### Trecho fornecido
# # # #

Rose Esquenazi
https://www.bbc.com/portuguese/brasil-43385807
Em homenagem aos 80 anos da
criação do Serviço Brasileiro da British Broadcasting Corporation, a BBC, no
dia 14 e março, o site da BBC Brasil publicou três reportagens em dezembro de
2017 e março deste ano para contar o trabalho de jornalistas brasileiros que
viveram em Londres e na Itália durante a Segunda Guerra. O interessante é que o
jornalista Thomas Pappon, responsável pelas pesquisas e pelos textos, conseguiu
encontrar vários áudios inéditos que estavam perdidos no acervo da empresa e na
Embaixada do Brasil em Londres. Havia ali uma coleção de 36 discos de 78 rpm
mostrando um pouco da vida do soldado entre as batalhas travadas com o inimigo.
Por feliz coincidência, a
minha dissertação de mestrado na História da Cultura da PUC-Rio era sobre
Francis Hallawell, o Chico da BBC. E eu já tinha ouvido quase tudo. Alguns
áudios, porém, foram surpreendentes. Assim, também fui entrevistada ao lado de
outros pesquisadores como o professor Vinicius Mariano de Carvalho, do Brazil
Institute do King’s College London, e o historiador Francisco Ferraz, professor de Ciência Política na Universidade Federal
do Rio Grande do Sul.
Depois de tantos anos, chegou
o momento de Francis Hallawell ser homenageado. Ele nasceu em Porto Alegre, em
1912, filho e neto de uma família inglesa. Como outros jovens, ele se ofereceu
para lutar na guerra. Mas como já estava com 27 anos, em vez da Infantaria, ele
foi alocado na BBC. Depois de trabalhar em diferentes funções na maior rádio
inglesa, como locutor e roteirista, ele se tornou o único correspondente de
rádio do lado brasileiro na Europa. Foi preciso usar tática de guerra para
atravessar o mar enfrentando a marinha e aviões nazistas para, enfim, chegar à
Itália no meio do conflito.
Francis realizou um trabalho
memorável como vocês podem ler na minha dissertação de mestrado que virou livro
chamado “O rádio na Segunda Guerra. Alô, aqui fala Chico da BBC”. Para os que
não encontrarem o livro editado pela Editora Insular, lançado em 2014, devem
procurar no Youtube as reportagens da BBC Brasil, com o título “Os sons
esquecidos dos pracinhas”. Vale a pena: trata-se de um trabalho caprichado.

# # # #

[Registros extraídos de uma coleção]
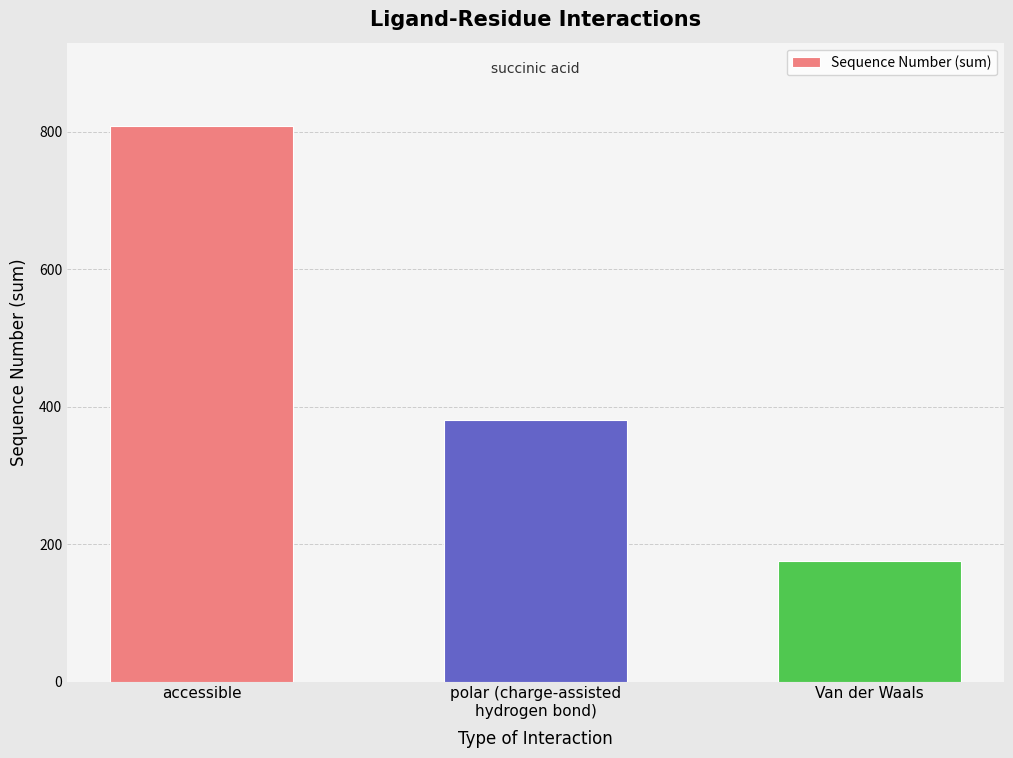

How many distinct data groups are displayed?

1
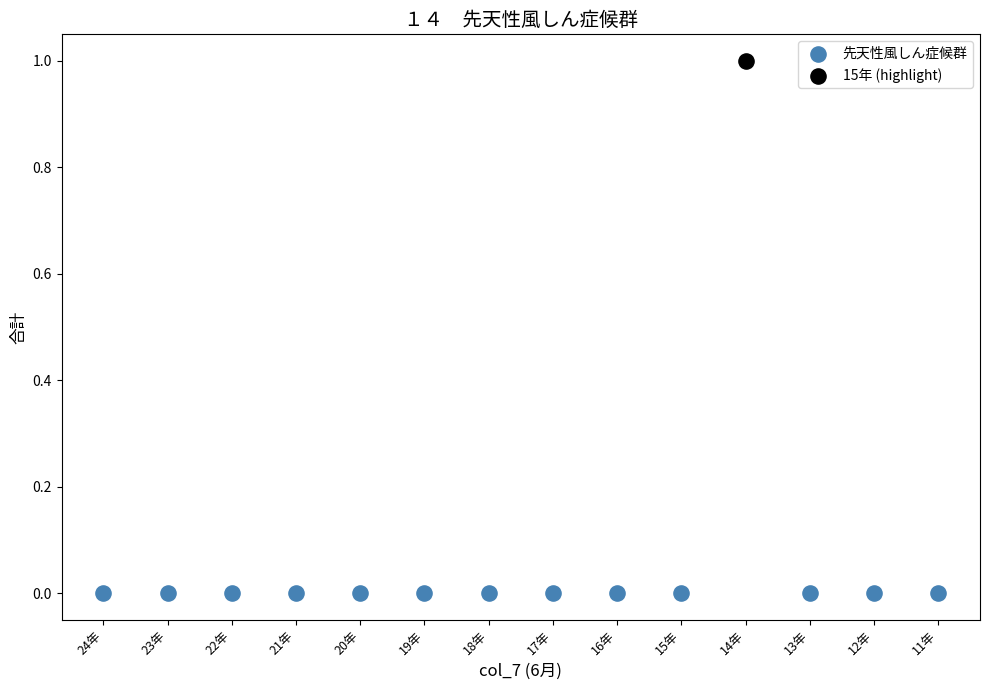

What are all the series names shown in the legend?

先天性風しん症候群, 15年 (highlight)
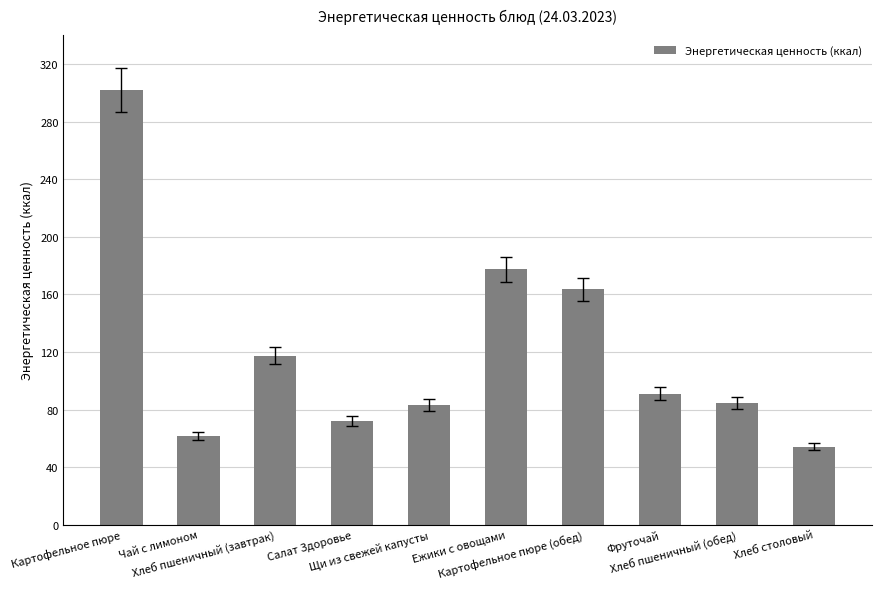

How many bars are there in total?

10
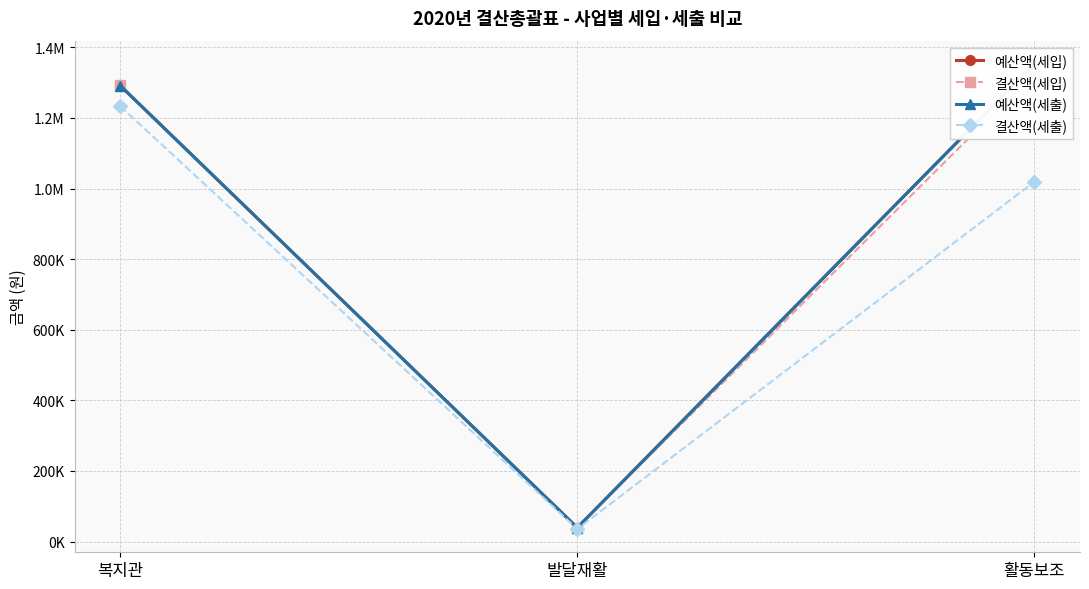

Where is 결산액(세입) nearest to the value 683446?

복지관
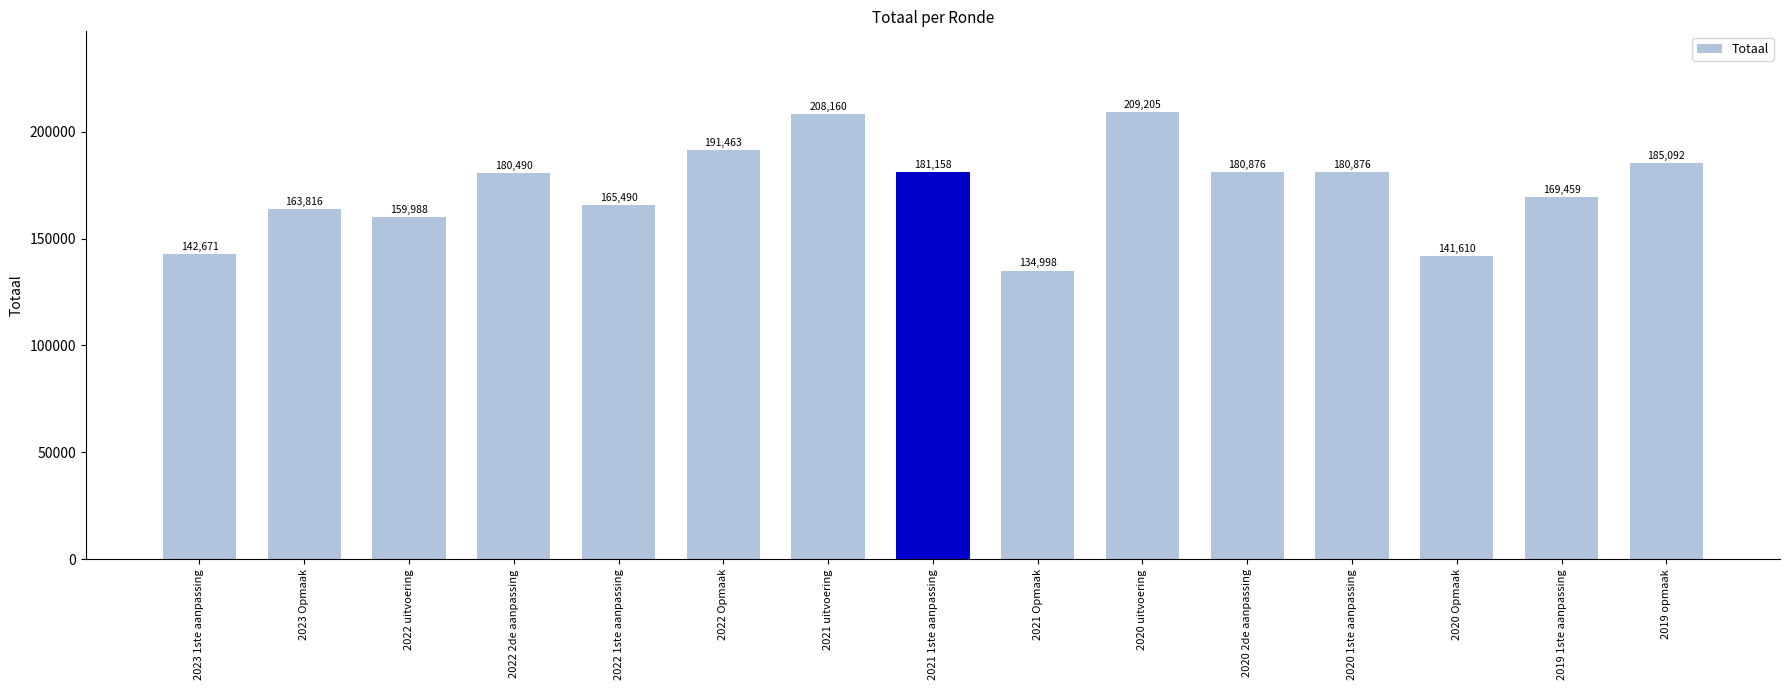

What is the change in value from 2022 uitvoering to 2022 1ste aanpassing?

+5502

# # # #

### Tarefa
Dê continuidade ao texto sobre Francis Hallawell, o Chico da BBC, começando logo depois da última frase apresentada.

### Resposta do exercício
Antes de os ingleses decidissem
mandar uma equipe de duas pessoas para a Itália, para ficar ao lado os soldados
e correspondentes brasileiros, foi pedido que os técnicos da BBC desenvolvessem
um equipamento para a gravação de discos.
Sempre me disseram ser de
vidro, mas descobri, com a nova reportagem, serem de alumínio leve. Esse
estúdio foi montado em uma velha ambulância pelo engenheiro de som Douglas
Farley. Era ele quem registrava as reportagens feitas por Chico da BBC já que
ficou também responsável pela unidade móvel de gravação.
Não havia ainda os satélites,
assim, depois da gravação, os discos iam de jipe até Florença pelo malote do
Exército Americano e de lá eram “irradiados”
para os estúdios da BBC em Londres. Assim que chegava em Londres, o
material era gravado em acetato e transmitido para o Brasil em ondas curtas.
Chico da BBC, apelido carinhoso conquistado por Francis Hallawell, ficou para
sempre, entrevistou soldados, comandantes, cozinheiros, carteiros da FEB
revelando o dia a dia dos acampamentos.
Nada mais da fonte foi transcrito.